Pull out every line below that contains the word "watch", copying each one in full.
# START OF Stored rows
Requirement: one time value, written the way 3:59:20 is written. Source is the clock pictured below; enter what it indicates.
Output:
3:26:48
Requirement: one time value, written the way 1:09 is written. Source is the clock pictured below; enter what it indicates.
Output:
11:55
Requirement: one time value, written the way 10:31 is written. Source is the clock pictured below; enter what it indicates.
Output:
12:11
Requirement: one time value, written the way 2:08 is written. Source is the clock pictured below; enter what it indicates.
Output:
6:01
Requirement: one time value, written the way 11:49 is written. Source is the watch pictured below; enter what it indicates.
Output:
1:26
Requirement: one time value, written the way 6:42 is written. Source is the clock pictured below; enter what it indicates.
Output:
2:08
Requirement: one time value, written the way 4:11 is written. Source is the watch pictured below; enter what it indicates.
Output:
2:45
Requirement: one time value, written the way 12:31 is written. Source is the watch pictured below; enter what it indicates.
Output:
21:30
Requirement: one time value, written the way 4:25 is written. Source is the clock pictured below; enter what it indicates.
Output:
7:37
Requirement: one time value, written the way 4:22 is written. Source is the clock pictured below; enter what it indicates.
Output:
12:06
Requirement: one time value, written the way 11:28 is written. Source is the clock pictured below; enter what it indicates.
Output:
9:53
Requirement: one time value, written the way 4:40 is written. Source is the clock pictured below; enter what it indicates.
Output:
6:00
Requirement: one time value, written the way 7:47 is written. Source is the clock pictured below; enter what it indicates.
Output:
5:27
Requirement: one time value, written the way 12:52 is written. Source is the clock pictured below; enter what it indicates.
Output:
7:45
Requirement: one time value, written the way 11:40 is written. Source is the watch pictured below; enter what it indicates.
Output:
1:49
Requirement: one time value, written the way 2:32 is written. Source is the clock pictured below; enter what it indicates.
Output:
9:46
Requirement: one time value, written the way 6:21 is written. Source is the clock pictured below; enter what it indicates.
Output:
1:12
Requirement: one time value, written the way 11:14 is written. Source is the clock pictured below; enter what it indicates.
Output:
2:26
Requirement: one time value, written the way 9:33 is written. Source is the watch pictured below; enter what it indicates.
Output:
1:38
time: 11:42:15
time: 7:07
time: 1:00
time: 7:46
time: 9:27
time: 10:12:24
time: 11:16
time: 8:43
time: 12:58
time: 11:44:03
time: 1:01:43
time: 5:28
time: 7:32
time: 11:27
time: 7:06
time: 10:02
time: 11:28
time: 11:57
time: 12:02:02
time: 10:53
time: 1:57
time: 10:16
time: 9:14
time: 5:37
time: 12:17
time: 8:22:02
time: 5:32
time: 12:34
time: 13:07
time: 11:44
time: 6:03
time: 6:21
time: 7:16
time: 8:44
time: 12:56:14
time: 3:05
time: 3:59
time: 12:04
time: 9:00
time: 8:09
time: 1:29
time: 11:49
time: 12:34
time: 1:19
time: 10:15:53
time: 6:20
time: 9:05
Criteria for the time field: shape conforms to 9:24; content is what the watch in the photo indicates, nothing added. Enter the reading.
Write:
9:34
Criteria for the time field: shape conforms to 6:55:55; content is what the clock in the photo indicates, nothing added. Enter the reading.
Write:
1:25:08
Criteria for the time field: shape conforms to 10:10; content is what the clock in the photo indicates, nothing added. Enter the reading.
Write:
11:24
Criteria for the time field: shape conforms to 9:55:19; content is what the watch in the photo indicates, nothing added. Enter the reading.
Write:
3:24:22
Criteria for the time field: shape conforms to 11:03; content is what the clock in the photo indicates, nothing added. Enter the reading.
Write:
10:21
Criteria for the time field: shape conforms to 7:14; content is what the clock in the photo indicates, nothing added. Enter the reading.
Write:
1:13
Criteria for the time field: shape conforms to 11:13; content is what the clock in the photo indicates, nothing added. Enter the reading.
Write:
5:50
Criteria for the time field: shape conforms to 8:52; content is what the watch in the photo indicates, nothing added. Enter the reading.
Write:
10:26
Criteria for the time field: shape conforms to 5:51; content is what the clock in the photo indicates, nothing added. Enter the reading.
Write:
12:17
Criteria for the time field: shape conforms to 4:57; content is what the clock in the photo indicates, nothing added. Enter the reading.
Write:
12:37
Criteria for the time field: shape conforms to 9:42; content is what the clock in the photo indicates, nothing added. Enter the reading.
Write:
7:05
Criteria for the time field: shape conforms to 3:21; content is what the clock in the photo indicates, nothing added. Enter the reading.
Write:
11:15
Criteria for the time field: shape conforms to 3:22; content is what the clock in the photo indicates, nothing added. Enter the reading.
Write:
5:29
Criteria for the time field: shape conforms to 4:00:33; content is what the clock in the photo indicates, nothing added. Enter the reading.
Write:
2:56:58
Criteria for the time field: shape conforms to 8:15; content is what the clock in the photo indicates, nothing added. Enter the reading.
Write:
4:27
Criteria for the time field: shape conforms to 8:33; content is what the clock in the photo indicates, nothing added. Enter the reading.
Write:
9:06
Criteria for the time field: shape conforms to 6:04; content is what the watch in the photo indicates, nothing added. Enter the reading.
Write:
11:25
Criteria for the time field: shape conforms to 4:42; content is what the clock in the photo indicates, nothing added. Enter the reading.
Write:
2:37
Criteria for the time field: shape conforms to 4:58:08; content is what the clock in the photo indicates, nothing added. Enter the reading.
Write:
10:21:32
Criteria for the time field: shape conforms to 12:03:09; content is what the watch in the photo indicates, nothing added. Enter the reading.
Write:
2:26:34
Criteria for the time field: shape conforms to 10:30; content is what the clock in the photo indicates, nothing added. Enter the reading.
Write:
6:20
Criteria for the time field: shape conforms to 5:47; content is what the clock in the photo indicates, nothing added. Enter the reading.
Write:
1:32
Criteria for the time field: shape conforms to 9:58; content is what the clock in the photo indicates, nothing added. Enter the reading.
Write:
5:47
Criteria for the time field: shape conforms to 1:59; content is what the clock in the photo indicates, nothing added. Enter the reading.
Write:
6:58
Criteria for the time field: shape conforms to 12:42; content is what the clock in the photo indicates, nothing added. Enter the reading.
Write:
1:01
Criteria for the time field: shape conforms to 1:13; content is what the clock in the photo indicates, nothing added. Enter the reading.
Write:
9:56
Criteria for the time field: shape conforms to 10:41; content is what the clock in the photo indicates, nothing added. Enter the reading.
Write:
# END OF Stored rows
_Result below_.
Requirement: one time value, written the way 11:49 is written. Source is the watch pictured below; enter what it indicates.
Requirement: one time value, written the way 4:11 is written. Source is the watch pictured below; enter what it indicates.
Requirement: one time value, written the way 12:31 is written. Source is the watch pictured below; enter what it indicates.
Requirement: one time value, written the way 11:40 is written. Source is the watch pictured below; enter what it indicates.
Requirement: one time value, written the way 9:33 is written. Source is the watch pictured below; enter what it indicates.
Criteria for the time field: shape conforms to 9:24; content is what the watch in the photo indicates, nothing added. Enter the reading.
Criteria for the time field: shape conforms to 9:55:19; content is what the watch in the photo indicates, nothing added. Enter the reading.
Criteria for the time field: shape conforms to 8:52; content is what the watch in the photo indicates, nothing added. Enter the reading.
Criteria for the time field: shape conforms to 6:04; content is what the watch in the photo indicates, nothing added. Enter the reading.
Criteria for the time field: shape conforms to 12:03:09; content is what the watch in the photo indicates, nothing added. Enter the reading.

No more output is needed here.